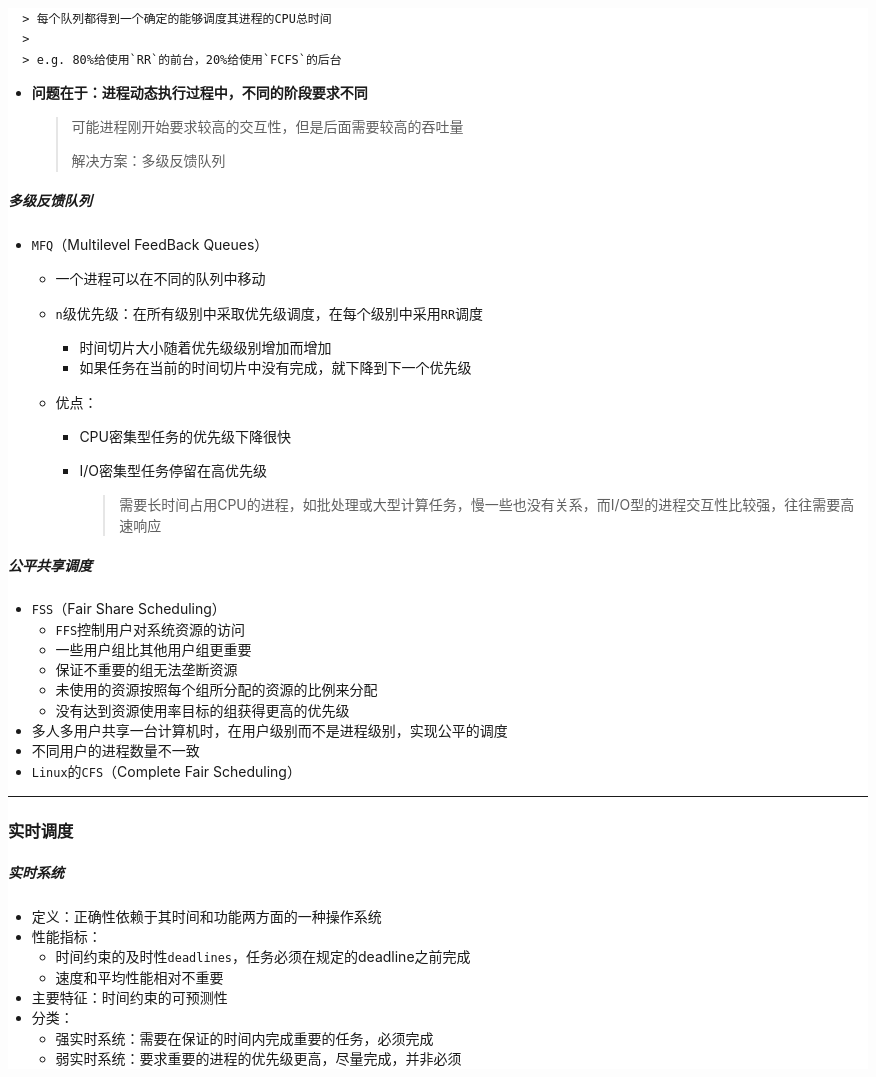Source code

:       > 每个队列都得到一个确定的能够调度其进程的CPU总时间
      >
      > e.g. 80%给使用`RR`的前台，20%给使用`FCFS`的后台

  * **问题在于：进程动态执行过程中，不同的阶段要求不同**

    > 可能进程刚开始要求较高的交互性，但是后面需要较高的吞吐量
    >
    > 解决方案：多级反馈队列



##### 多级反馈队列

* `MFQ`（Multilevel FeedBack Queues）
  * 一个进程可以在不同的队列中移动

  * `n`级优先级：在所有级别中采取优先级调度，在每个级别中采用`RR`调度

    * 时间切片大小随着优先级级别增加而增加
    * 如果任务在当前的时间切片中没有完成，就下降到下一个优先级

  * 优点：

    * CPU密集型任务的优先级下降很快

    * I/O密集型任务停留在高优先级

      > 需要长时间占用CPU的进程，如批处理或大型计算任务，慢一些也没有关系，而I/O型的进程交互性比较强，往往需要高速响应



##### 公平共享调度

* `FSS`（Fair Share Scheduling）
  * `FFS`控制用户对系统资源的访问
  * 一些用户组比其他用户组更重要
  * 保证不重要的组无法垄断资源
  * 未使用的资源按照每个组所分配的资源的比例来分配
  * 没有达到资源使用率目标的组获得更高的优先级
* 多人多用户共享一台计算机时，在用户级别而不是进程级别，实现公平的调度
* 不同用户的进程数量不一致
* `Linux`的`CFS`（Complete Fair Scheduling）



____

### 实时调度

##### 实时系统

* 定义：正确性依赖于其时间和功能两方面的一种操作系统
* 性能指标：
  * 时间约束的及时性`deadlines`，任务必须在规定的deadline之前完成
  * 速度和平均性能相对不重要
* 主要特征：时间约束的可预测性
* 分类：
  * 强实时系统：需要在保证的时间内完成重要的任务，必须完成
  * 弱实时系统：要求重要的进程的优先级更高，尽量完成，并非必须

•••••

*To-do item*
Although the material contains pictures, only the lines are to be written out, exactly as they stand.

*Problem solution*
Source code

:       > 每个队列都得到一个确定的能够调度其进程的CPU总时间
      >
      > e.g. 80%给使用`RR`的前台，20%给使用`FCFS`的后台

  * **问题在于：进程动态执行过程中，不同的阶段要求不同**

    > 可能进程刚开始要求较高的交互性，但是后面需要较高的吞吐量
    >
    > 解决方案：多级反馈队列



##### 多级反馈队列

* `MFQ`（Multilevel FeedBack Queues）
  * 一个进程可以在不同的队列中移动

  * `n`级优先级：在所有级别中采取优先级调度，在每个级别中采用`RR`调度

    * 时间切片大小随着优先级级别增加而增加
    * 如果任务在当前的时间切片中没有完成，就下降到下一个优先级

  * 优点：

    * CPU密集型任务的优先级下降很快

    * I/O密集型任务停留在高优先级

      > 需要长时间占用CPU的进程，如批处理或大型计算任务，慢一些也没有关系，而I/O型的进程交互性比较强，往往需要高速响应



##### 公平共享调度

* `FSS`（Fair Share Scheduling）
  * `FFS`控制用户对系统资源的访问
  * 一些用户组比其他用户组更重要
  * 保证不重要的组无法垄断资源
  * 未使用的资源按照每个组所分配的资源的比例来分配
  * 没有达到资源使用率目标的组获得更高的优先级
* 多人多用户共享一台计算机时，在用户级别而不是进程级别，实现公平的调度
* 不同用户的进程数量不一致
* `Linux`的`CFS`（Complete Fair Scheduling）



____

### 实时调度

##### 实时系统

* 定义：正确性依赖于其时间和功能两方面的一种操作系统
* 性能指标：
  * 时间约束的及时性`deadlines`，任务必须在规定的deadline之前完成
  * 速度和平均性能相对不重要
* 主要特征：时间约束的可预测性
* 分类：
  * 强实时系统：需要在保证的时间内完成重要的任务，必须完成
  * 弱实时系统：要求重要的进程的优先级更高，尽量完成，并非必须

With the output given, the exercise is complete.